When I was a teenager, I was deep into figure skating. I spent most of my time at the rink training, practicing and competing. If asked to share something about myself, I would lead with “I’m a competitive figure skater”. My identity was skater/athlete. When I eventually stopped skating, that identity vanished. I had to figure out who I was without it. To be honest, it was an uncomfortable time of my life as I tried to piece together my new identity.
Everyone has these images they hold of themselves and of others. It’s a natural human dynamic. Groups have them too. I was a figure skater. Maybe you are a fitness guru… or a gamer. Maybe the marketing or IT team at work see themselves as the glue that holds the company together.
Then there are the images others hold of us, which are formed based on our behaviours. So, I thought of myself as a figure skater, but at school I was an engaged student, so classmates considered me a bit of a teacher’s pet. Maybe you consider yourself a fitness guru, but your friends only see you chasing after your kids and assume that’s how you stay fit. Maybe others in the company think the marketing or IT teams have bad attitudes and are causing problems, rather than holding the company together.
Sometimes these contradictions are harmless. But sometimes, when the images we hold of ourselves are not aligned with how others see us, it can lead to conflict. And sometimes, the images we hold of ourselves are just getting in our way.
Some quick theory to back that up before I dive into a couple of stories.
The images we have of ourselves are held in place by our values. In turn, those images show up in our behaviours. When messages come in from the outside world, they hit our values filter first. They either bounce off (are ignored), leave a residue (lead to minor change), or stick (have a significant impact).
To illustrate: My identity as a skater/athlete was held in place by a value for fitness, hard work and sacrifice. When messages such as “everyone else is smoking in high school” came my way, my value for fitness caused that message to bounce off. "Skaters don't smoke". When injury struck and skating was no longer possible, the message had a huge impact. The skater identity was no longer workable - injured skater's can't compete.

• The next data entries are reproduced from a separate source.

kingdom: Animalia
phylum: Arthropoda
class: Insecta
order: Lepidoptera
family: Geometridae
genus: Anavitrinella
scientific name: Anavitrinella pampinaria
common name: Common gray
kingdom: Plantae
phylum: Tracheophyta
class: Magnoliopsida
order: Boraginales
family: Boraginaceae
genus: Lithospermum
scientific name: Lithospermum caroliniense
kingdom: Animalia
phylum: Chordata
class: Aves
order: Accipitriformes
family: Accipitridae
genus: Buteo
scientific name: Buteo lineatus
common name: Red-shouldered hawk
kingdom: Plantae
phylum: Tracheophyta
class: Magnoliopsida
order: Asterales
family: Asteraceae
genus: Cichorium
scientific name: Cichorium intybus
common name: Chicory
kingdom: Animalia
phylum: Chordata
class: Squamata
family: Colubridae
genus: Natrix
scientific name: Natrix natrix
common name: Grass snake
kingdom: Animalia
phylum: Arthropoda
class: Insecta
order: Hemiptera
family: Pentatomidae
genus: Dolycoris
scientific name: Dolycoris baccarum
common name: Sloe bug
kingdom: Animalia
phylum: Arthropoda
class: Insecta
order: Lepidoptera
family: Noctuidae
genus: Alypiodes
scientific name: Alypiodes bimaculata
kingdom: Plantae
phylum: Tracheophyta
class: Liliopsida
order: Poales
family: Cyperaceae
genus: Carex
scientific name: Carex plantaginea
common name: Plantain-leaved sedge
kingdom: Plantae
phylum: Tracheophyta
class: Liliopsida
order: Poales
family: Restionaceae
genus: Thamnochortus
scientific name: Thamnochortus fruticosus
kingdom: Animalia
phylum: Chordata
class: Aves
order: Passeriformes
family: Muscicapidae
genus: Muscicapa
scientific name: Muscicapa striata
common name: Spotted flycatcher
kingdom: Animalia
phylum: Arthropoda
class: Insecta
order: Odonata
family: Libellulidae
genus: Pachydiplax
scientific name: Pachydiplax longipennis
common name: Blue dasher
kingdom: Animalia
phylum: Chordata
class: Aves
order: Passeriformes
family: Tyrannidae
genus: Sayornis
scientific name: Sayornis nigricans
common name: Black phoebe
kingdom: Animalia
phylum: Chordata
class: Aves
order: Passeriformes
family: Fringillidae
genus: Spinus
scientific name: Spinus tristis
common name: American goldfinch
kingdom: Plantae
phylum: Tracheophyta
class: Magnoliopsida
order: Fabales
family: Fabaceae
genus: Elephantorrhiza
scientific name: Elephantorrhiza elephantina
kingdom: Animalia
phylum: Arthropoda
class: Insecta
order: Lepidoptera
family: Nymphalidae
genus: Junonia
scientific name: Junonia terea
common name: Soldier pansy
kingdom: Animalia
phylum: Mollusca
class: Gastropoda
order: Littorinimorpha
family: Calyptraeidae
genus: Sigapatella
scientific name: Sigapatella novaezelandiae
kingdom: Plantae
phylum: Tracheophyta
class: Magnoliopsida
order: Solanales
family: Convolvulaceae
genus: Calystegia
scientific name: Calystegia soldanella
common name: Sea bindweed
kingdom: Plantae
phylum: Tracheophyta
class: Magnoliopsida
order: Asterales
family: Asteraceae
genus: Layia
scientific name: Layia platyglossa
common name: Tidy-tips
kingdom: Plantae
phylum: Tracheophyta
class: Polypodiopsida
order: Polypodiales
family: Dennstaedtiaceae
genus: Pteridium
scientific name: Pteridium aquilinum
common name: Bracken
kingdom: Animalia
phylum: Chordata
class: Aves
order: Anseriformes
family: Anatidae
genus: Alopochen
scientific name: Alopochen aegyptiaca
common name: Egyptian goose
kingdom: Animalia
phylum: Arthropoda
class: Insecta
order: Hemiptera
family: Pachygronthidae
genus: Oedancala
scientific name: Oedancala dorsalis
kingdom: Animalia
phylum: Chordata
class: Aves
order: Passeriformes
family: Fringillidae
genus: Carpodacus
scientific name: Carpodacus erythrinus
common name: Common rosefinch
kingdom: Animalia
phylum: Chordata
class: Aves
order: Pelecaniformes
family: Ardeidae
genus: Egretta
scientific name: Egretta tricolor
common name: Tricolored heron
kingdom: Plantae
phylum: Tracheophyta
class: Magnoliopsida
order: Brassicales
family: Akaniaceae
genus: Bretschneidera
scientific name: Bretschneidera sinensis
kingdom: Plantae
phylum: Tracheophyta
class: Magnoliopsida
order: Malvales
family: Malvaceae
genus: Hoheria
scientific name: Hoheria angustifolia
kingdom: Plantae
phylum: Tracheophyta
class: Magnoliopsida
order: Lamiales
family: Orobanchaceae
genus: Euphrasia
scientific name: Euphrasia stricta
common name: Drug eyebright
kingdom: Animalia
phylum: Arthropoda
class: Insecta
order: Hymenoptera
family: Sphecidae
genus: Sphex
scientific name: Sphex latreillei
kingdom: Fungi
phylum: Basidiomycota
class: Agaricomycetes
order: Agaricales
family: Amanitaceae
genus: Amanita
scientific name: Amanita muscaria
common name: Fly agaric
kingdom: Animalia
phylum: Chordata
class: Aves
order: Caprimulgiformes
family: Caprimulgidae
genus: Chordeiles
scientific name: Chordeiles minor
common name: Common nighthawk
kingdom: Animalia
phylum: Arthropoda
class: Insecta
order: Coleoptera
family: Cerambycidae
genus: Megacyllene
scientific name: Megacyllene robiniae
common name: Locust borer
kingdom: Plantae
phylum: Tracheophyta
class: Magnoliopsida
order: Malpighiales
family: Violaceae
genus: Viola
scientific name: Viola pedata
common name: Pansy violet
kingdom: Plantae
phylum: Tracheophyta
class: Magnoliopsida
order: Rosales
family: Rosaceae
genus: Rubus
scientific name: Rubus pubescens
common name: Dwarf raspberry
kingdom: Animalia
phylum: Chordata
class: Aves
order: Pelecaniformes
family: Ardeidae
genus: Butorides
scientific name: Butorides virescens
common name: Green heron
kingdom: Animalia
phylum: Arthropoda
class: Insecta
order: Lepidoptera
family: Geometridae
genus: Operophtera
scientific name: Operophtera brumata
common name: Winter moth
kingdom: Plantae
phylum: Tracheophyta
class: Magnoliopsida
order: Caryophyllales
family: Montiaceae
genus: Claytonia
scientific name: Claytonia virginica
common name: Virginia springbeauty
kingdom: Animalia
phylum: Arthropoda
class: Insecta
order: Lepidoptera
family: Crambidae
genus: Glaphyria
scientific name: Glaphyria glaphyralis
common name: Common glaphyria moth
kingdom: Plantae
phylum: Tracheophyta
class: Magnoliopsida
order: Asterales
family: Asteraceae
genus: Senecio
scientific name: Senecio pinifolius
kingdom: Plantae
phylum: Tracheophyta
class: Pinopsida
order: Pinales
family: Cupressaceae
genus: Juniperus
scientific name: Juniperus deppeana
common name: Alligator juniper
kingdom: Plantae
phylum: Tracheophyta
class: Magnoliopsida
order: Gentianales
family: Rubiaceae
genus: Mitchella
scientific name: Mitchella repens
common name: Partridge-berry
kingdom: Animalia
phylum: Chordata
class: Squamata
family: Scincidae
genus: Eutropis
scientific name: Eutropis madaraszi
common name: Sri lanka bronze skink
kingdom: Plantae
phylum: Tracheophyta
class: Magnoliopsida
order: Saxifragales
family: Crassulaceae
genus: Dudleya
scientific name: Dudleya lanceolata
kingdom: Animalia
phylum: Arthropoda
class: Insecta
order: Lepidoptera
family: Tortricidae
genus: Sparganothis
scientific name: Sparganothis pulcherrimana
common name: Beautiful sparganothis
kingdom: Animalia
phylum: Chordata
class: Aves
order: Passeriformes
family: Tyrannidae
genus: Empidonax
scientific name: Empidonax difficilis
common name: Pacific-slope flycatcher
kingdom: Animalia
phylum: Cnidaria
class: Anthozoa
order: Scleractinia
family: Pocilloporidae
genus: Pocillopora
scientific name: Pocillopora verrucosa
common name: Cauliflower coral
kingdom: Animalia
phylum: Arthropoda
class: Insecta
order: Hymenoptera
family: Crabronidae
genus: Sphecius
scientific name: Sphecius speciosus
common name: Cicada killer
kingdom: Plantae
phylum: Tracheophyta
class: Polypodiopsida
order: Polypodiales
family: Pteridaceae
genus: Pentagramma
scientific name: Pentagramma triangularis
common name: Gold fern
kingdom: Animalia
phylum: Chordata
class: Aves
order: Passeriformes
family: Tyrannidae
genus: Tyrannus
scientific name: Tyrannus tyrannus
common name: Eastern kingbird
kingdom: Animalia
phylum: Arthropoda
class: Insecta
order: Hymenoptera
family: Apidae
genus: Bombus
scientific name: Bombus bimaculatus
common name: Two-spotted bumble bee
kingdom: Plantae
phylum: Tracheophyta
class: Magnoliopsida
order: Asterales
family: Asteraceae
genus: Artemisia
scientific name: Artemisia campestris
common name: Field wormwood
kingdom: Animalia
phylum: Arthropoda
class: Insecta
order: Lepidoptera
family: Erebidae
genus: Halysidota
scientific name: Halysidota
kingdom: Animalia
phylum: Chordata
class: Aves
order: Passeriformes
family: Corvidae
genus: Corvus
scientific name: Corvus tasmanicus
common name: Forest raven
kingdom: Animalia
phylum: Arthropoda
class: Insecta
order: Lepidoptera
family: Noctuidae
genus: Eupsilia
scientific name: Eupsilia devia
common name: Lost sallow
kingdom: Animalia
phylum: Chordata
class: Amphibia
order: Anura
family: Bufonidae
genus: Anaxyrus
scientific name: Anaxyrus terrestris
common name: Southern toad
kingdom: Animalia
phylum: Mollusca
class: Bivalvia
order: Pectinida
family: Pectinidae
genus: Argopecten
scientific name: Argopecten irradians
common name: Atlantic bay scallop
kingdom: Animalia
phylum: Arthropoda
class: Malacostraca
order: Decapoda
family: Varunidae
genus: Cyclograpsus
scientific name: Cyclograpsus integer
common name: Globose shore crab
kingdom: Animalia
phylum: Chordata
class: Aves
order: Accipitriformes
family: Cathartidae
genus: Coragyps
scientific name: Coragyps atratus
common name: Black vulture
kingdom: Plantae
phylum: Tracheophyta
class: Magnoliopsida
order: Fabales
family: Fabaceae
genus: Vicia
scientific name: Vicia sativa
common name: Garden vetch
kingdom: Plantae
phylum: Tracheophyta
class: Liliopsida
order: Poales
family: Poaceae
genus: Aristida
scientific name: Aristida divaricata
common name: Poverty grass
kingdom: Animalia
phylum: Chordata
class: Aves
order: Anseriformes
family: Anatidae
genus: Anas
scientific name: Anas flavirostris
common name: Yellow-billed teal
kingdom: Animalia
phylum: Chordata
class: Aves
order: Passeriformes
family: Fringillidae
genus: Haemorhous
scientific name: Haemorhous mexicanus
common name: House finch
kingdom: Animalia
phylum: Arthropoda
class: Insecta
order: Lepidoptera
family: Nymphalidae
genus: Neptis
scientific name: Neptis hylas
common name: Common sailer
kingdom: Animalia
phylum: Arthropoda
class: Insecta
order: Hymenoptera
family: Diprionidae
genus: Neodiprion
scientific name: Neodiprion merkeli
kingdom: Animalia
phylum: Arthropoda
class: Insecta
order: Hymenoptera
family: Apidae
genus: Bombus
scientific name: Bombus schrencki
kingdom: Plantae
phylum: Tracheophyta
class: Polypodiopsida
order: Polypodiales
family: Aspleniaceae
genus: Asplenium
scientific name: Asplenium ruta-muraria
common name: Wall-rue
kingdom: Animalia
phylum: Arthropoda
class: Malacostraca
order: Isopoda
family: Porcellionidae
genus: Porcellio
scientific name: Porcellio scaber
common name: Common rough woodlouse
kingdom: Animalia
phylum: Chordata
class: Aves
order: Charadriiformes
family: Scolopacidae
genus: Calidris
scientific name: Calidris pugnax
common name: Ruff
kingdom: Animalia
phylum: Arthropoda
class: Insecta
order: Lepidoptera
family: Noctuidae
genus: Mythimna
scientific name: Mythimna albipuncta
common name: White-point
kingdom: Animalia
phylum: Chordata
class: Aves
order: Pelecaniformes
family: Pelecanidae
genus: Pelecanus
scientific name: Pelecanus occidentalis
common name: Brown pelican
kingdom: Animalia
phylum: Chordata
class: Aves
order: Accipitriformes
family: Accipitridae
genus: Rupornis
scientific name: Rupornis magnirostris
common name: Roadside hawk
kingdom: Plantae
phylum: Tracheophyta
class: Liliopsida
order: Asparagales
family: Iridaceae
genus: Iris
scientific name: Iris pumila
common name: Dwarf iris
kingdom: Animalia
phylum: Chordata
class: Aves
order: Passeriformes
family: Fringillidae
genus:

As facilitators, exploring a group’s image of itself and those underlying values can really help us unlock both individual and group conflict. It can also help kickstart a group that is stalled or hitting roadblocks.
One of the issues here is that we don’t always recognize the images that we are operating from. This is a huge breakthrough opportunity in our line of work. If we can uncover the image a group holds of itself and bring it to the surface, we can compare it against what the group wants its image to be. Then, we can help them figure out how to get there. Boom. Breakthrough.
It’s an old concept that shows up over and over again. The technical name, credited to “Adam Grant, Think Again”, is identity foreclosure. In simple terms, it’s when we decide on our image too quickly and close our mind to other possibilities. It quickly leads to limited options or opportunities and stops us from evolving.
Helping clients find their “Aha!” moment is the best. It’s like candy for facilitators. We did it recently when we were working with the board of directors for a not-for-profit organization.
At the beginning of the workshop, we asked the board members to share the image they held of themselves as a group. The answers were similar – connected, tight, engaged. As we went through the day-and-a-half of strategic planning, the group had a their “Aha!” moment. They discovered the image they had of themselves was actually getting in the way of good relationships with funding partners. They were the problem.
That opened a whole new door – the possibility of shifting the image, and in turn the board members’ behaviours. Now, following through with that takes commitment and work. The key question is whether the new image will stick (resulting in significant change for the organization), leave a residue (lead to minor change for the organization), or bounce off (be ignored, with the board returning to old patterns).
If the “Aha!” moment is like candy for facilitators, diffusing conflict is like a bottle of fine wine.
We worked with a professional association that saw itself as separate islands of individuals rather than one cohesive group. They held an image of themselves as competitors who were at odds with one another.
We wanted to create more empathy within the group, so they could see themselves and each other in a more wholesome way – and as humans. We designed fishbowl sessions, where everyone shared their own perspectives on the industry environment and the problems they were facing. After hearing the different perspectives, the group was able to work together to identify a new strategy.
Rather than seeing themselves in opposition to each other, they recognized they were concerned colleagues. . This emergent image opened the door to build a plan that asks for a different approach. A different set of values, a different image and different behaviours.
These examples demonstrate how we work on a profoundly deep level with our clients. It’s where the real change, the real transformation, happens.
This is tough work, and it’s often impossible to do without external guidance – someone to help see that internal picture and help make sense of it. (That’s us!)
It’s interesting how the image shift we discussed here can be applied to so many aspects of life. For me, the figure skater is long gone. Now, I am constantly working on balancing two separate images I hold of myself, which often collide: Robin the professional, entrepreneur and business owner versus Robin the parent, wife and caregiver. Understanding the theory behind all this can help us navigate these situations and justify the choices we make… both at home and at work.